Плотная тряпка туго, обжигая кожу, обтянула рот, тёмная повязка скрыла от глаз происходящее. Руки, как ни вырывайся, оставались за спиной. Цепкие лапы сжимали запястья до боли в ушах. Что-то тяжёлое ударило в живот, очистив разум от любой мысли. Следующий удар пришёлся в грудь, сразу под ключицей. Всё, что выше шеи, не пострадало, остальное же тело попало под бомбёжку кулаками. Грудь загорелась ненавистью к невидимым обидчикам, сердце заколотилось, как погремушка, от гнева.
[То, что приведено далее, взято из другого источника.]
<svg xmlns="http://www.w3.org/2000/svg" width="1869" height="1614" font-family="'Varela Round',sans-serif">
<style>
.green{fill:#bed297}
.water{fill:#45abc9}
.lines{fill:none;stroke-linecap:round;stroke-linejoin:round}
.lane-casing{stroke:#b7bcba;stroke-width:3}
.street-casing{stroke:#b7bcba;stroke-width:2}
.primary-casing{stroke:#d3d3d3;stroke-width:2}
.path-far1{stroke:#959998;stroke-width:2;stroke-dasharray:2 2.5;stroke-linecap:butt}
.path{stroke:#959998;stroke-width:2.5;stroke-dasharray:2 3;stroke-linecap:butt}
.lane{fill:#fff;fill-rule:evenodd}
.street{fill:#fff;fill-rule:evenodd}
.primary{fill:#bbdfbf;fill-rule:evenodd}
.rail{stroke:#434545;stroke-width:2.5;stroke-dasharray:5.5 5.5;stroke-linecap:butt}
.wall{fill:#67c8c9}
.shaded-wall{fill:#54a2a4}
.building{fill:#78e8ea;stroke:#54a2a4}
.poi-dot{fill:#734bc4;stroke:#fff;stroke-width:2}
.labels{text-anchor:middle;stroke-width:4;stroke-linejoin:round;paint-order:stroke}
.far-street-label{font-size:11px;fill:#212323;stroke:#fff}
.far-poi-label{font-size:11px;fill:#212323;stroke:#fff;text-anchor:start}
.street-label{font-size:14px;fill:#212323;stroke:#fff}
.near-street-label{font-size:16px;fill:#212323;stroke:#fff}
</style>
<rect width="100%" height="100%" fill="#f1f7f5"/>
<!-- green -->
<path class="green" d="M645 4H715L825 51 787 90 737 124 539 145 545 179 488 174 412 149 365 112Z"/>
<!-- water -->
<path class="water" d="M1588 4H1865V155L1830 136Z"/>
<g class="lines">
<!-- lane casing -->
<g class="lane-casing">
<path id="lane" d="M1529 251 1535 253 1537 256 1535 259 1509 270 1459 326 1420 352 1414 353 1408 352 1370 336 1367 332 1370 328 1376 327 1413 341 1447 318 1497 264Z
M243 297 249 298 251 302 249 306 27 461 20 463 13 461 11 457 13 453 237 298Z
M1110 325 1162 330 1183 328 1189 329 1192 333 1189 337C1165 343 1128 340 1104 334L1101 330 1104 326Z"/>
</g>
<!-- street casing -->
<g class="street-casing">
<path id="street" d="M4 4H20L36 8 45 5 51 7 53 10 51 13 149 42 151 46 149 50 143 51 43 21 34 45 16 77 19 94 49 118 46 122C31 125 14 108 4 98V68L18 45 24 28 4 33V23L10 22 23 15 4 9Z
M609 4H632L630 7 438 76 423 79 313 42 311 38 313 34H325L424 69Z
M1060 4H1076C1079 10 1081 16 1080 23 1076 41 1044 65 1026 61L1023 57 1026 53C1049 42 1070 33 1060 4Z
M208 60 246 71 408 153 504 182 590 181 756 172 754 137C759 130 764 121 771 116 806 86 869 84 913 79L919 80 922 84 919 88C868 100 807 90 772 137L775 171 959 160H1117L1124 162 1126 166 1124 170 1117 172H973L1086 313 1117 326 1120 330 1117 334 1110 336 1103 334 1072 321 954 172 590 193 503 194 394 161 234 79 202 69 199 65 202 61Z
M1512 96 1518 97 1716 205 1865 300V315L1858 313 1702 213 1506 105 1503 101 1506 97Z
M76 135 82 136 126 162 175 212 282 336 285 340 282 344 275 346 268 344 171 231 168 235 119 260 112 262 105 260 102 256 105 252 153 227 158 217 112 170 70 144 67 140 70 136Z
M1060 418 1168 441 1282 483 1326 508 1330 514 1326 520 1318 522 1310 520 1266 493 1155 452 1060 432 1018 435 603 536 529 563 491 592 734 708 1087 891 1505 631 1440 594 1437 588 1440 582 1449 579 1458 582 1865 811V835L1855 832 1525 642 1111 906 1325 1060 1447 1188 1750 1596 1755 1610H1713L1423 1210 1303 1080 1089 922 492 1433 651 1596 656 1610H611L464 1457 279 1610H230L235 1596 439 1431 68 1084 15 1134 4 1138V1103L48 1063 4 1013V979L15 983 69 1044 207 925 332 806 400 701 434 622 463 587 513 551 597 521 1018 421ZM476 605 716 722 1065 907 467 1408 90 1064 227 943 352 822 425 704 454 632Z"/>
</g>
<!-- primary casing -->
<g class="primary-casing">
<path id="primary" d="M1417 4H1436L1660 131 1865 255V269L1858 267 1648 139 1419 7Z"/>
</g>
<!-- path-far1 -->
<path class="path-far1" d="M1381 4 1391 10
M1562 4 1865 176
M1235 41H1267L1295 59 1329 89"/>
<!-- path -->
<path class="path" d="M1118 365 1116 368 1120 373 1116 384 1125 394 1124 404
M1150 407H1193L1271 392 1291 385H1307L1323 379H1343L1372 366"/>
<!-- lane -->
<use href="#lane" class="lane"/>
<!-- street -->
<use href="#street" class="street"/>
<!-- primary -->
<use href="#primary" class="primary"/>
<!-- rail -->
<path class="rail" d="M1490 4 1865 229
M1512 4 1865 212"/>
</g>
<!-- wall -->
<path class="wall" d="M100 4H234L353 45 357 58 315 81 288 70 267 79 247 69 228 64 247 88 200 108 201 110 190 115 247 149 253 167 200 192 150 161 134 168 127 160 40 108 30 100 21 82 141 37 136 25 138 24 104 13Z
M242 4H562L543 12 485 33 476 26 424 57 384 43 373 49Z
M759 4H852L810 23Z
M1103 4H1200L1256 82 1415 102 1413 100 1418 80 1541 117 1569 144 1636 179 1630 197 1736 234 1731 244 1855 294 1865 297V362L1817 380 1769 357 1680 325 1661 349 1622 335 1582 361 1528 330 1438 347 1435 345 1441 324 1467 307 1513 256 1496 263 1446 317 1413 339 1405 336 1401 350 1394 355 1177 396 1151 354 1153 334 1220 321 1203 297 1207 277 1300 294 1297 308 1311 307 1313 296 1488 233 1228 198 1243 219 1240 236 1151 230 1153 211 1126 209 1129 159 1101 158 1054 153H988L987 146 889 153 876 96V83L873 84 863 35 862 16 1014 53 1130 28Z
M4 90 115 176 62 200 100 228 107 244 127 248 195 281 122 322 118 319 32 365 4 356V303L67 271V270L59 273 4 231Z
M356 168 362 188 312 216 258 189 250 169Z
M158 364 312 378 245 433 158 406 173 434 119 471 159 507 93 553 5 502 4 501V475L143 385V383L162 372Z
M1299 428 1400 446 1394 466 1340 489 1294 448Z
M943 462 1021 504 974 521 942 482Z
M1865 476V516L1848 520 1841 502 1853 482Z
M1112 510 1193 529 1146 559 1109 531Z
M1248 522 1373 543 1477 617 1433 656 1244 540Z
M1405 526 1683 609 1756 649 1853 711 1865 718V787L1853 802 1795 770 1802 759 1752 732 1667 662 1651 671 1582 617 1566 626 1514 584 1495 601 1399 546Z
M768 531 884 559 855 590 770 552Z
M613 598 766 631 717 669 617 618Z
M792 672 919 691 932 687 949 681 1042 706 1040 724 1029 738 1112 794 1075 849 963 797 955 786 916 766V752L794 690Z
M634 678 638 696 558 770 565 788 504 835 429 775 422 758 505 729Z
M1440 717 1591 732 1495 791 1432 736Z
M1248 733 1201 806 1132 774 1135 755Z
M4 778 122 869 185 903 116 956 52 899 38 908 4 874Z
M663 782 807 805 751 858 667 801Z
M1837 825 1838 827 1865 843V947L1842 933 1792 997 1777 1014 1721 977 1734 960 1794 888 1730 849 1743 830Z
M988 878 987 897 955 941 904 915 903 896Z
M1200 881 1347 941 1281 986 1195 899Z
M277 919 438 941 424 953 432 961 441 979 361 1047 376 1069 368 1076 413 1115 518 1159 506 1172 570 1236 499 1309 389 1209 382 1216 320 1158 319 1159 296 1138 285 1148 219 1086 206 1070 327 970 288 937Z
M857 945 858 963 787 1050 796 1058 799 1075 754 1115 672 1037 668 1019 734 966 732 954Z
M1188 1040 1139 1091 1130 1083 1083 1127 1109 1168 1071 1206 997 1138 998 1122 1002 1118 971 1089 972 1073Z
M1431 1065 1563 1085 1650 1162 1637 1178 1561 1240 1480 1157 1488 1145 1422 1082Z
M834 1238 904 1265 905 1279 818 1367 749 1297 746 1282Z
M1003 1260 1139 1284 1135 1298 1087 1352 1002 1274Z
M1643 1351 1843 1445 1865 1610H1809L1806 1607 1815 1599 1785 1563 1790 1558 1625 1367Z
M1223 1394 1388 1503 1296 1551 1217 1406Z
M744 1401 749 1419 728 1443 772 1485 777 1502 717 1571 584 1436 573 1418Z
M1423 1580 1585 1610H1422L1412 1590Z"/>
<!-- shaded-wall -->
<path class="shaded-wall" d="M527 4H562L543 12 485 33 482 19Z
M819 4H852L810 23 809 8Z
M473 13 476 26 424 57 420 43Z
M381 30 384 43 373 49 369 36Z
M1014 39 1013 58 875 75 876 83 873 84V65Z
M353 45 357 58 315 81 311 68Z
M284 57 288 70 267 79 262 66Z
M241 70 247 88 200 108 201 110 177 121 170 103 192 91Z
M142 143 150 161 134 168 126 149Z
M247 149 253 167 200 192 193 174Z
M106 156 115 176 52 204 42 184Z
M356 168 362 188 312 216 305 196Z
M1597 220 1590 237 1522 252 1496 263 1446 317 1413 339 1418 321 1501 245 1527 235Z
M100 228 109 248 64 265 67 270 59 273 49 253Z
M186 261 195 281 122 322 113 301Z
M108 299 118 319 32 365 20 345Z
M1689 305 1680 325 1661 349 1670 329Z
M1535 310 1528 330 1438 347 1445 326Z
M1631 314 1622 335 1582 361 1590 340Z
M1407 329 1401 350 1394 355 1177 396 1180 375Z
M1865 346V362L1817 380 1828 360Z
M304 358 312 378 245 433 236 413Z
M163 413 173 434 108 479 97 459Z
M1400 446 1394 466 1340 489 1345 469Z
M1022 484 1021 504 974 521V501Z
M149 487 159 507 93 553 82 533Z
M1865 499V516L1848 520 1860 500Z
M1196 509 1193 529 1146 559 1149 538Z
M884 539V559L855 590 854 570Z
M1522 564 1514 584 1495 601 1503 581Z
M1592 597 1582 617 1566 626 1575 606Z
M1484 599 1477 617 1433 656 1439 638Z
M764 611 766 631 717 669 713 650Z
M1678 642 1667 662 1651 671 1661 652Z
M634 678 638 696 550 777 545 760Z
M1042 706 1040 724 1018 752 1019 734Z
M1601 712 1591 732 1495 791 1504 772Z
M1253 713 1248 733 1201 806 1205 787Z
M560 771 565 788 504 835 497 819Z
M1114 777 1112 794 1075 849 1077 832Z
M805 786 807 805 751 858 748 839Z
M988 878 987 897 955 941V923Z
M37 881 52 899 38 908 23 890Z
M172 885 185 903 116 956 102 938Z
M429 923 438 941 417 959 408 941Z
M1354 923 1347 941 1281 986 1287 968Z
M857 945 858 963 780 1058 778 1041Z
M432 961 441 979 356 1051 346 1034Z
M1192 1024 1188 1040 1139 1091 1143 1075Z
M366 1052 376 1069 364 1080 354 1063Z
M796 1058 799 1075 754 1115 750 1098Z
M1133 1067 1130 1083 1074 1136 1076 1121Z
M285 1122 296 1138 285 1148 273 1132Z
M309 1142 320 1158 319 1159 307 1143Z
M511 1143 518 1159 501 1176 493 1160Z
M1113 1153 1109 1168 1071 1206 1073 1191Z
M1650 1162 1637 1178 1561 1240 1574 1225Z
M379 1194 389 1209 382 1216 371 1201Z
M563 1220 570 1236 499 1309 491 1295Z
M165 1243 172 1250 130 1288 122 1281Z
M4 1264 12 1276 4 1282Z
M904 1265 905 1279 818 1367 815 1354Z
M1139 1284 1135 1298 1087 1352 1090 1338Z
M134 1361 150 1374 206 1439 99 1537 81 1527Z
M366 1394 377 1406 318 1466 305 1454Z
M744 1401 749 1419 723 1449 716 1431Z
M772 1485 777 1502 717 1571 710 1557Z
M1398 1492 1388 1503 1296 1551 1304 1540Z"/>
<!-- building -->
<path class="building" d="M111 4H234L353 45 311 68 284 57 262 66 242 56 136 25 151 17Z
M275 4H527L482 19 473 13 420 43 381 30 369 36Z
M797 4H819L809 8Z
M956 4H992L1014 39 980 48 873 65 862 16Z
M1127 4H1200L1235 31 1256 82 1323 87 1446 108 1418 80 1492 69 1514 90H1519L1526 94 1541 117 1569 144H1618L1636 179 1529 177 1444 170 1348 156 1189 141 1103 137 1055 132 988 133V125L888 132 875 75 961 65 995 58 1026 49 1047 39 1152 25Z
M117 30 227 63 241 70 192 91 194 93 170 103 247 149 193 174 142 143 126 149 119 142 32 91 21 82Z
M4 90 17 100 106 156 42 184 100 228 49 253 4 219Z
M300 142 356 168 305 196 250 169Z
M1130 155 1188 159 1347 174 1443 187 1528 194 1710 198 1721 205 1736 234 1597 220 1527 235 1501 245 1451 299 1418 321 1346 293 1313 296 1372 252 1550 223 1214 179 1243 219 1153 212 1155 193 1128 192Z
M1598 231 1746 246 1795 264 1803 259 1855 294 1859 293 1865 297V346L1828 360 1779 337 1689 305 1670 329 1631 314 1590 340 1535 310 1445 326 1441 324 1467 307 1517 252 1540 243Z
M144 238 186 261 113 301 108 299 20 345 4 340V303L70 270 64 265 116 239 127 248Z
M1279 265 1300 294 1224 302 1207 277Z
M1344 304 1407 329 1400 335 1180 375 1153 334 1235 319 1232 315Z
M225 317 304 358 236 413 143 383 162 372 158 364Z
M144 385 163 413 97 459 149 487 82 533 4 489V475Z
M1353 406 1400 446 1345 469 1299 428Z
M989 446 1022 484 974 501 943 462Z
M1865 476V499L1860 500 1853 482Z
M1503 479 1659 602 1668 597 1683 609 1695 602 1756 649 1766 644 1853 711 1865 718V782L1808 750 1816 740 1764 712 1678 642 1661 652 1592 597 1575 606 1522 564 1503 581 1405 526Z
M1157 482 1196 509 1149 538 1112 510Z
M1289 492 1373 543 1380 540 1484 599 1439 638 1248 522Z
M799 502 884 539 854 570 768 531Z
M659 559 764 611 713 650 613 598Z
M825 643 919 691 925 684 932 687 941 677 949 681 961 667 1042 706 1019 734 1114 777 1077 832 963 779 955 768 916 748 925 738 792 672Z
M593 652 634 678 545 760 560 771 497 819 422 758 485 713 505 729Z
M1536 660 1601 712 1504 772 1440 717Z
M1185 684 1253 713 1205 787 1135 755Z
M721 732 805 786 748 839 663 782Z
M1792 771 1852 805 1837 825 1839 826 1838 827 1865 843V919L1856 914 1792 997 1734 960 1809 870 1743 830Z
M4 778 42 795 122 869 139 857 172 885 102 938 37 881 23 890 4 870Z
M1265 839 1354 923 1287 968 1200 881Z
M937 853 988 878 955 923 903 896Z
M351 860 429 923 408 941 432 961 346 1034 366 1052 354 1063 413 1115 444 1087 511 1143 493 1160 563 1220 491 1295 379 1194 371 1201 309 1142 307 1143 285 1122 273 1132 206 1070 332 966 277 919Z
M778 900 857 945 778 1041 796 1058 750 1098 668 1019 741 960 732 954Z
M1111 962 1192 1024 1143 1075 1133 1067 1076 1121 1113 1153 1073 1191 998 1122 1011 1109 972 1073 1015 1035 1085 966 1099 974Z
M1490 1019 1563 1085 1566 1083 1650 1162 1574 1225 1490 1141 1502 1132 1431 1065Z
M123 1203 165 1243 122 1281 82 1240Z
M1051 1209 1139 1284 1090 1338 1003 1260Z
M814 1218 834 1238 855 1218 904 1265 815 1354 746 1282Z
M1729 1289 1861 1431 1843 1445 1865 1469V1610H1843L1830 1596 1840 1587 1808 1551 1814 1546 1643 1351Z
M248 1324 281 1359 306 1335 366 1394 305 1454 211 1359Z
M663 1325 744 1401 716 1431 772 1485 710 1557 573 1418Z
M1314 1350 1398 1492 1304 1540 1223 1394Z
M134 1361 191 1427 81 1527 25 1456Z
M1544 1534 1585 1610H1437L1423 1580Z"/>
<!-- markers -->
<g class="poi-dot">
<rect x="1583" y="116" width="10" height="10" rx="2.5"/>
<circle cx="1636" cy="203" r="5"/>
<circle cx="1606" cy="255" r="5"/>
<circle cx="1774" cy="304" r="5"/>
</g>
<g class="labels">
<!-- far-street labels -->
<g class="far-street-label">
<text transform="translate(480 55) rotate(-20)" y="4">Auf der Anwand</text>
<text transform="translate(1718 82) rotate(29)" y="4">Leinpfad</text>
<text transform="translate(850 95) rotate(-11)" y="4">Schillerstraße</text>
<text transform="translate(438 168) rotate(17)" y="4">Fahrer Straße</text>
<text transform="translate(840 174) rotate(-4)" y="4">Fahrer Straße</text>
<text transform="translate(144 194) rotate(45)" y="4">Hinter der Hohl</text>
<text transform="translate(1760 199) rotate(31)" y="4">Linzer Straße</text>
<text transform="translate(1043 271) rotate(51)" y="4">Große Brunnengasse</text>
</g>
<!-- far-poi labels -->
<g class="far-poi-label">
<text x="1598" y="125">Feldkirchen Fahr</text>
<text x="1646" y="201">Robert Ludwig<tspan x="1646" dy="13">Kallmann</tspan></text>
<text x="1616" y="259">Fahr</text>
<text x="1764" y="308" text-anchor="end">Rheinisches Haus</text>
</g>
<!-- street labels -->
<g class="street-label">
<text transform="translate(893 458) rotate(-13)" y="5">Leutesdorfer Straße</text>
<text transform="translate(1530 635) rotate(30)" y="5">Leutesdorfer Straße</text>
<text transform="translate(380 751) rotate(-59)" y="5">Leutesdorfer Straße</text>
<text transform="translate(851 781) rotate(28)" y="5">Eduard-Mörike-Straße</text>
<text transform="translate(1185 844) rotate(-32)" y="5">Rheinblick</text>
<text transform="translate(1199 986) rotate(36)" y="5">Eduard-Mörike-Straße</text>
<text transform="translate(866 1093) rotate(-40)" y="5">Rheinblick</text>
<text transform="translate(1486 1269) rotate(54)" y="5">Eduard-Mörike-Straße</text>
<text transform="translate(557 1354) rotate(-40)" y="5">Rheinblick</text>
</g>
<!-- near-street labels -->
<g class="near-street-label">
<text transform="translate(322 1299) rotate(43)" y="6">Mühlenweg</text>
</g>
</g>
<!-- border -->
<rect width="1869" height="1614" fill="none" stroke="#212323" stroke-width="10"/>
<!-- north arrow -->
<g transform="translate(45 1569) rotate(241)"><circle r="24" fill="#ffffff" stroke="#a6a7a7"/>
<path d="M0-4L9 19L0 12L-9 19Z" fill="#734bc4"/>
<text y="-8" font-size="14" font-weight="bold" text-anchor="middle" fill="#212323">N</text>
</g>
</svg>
Недавний завтрак подступил к горлу после очередного удара в живот. Тряпка намокла от переваренной еды, рвущейся наружу, и вырвалась изо рта. Чей-то сухой шершавый рукав тут же занял место между зубами. Желание сходить в туалет пропало само собой после чересчур сильного удара чуть ниже живота. Тёплая жидкость потекла по ляжкам, намочив штаны. Обида дёрнула сердце, утяжелив грудь и разум. Удары резко прекратились, вокруг потемнело, раздалось убегающее множество шагов.
Лицо горело душевной болью и ненавистью, тело, лишённое сил, не желало двигаться с места. Руки и ноги разлеглись на холодном полу туалета неподъёмными мешками. Карие глаза растеклись солёными ручейками по щекам. Сознание нарисовало картину, напоминающую о детстве.
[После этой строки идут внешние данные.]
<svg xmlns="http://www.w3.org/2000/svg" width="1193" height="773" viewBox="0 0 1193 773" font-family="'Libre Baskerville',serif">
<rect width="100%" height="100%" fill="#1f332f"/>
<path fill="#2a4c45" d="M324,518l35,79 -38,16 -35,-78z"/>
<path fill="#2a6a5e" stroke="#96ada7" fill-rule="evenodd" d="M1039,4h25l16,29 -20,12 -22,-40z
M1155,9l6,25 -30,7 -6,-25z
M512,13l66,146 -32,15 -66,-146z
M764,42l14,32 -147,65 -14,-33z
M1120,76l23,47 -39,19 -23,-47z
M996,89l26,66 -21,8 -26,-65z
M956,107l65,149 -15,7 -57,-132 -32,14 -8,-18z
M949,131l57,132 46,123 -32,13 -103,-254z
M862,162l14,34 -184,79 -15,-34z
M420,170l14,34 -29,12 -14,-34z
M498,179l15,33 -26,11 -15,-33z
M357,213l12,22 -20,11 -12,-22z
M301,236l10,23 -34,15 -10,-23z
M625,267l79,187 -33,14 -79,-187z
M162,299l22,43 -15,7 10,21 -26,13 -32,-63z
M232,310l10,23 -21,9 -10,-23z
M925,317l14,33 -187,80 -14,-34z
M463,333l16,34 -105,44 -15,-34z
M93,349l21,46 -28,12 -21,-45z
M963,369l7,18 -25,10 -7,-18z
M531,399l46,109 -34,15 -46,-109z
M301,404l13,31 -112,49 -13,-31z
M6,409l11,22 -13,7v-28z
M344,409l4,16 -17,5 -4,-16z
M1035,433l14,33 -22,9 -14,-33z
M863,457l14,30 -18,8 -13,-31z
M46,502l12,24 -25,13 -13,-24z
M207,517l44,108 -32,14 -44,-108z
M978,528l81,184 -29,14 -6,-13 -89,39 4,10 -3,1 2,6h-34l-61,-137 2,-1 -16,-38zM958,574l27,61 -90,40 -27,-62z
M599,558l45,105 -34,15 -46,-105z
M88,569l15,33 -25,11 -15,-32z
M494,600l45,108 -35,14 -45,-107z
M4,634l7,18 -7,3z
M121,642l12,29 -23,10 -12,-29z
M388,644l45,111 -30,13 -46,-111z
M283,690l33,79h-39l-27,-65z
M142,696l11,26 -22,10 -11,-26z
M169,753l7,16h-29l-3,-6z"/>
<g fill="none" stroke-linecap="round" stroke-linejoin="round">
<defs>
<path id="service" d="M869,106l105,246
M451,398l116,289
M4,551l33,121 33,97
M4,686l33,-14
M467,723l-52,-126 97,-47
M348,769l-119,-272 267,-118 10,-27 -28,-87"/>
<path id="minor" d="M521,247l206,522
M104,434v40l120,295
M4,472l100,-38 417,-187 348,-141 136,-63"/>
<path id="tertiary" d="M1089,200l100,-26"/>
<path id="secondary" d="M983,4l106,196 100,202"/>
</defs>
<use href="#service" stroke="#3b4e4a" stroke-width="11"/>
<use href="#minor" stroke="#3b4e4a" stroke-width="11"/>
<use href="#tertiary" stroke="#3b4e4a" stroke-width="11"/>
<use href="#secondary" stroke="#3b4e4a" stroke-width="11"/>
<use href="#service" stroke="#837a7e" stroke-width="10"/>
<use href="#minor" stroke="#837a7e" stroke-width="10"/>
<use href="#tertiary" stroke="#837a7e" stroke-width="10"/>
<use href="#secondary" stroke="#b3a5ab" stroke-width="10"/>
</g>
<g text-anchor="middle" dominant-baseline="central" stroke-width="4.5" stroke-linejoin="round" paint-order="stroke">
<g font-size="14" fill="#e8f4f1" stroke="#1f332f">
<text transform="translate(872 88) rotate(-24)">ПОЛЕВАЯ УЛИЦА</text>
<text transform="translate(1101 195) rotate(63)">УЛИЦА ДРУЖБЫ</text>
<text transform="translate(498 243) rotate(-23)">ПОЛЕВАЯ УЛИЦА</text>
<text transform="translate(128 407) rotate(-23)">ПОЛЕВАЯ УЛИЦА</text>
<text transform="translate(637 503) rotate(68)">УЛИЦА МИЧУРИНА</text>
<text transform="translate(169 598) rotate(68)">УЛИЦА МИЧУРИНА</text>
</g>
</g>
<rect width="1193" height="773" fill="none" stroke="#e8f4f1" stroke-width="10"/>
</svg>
В тот день любимый сад Валиссы сиял голубизной лучей Центавры. Фиолетовые пиамы красовались своими острыми треугольными лепестками, устремлёнными в небеса. Запах этих дневных цветов рисовал языку вкус персиков, готовых лопнуть на глазах от своей спелости. Мать могла часами сидеть на коленях возле пиамов, наслаждаясь их существованием. Длинные брюнетчатые волосы едва не касались земли, нежно лаская поясницу женщины.
– Мамочка, что ты делаешь? – голова маленькой Кикки едва выглядывала над природной красотой сада.
Взрослая рука мягко взяла за плечо, направила к себе.
– Смотри, Кикки, – шептала Валисса дочери, нежно щекоча ухо своим дыханием, – как прекрасны эти цветы! – девочка впервые слышала в голосе матери такое опьянённое восхищение, – Днём, при свете Центавры, фиолетовые лепестки тянутся в небо, к теплу своей родной звезды, которая дарует им жизнь и свою любовь. Ночью же, когда над головой хозяйничает холодный Лодо, пиамы закрывают ото всех свою красоту, пытаясь насладиться нежностью недавнего тепла, чтобы хоть как-то скрасить тёмное время расставания с Центаврой-матерью, – указательный палец женщины, украшенный брачным кольцом, аккуратно поднял один из лепестков пиама, явив глазу тусклую желтизну обратной стороны лепестка.
– Как красиво… – увлечённо проговорила Кикки, наблюдая за любовью матери к цветку.
Остывающий холод между ног напомнил Кикки о реальности. Даже сейчас девушка не понимала слов матери, сказанных, казалось, целую вечность назад. Ясно было только одно: Валисса невероятно любила те цветы.
– Кикки! – послышался приближающийся бег за спиной, – Кикки, что… – дверь открылась, пролив искусственный свет электрической лампы в тёмную коробку туалетной комнаты, – Что они с тобой сделали… – изумлённое лицо подруги вновь поразило сердце обидой.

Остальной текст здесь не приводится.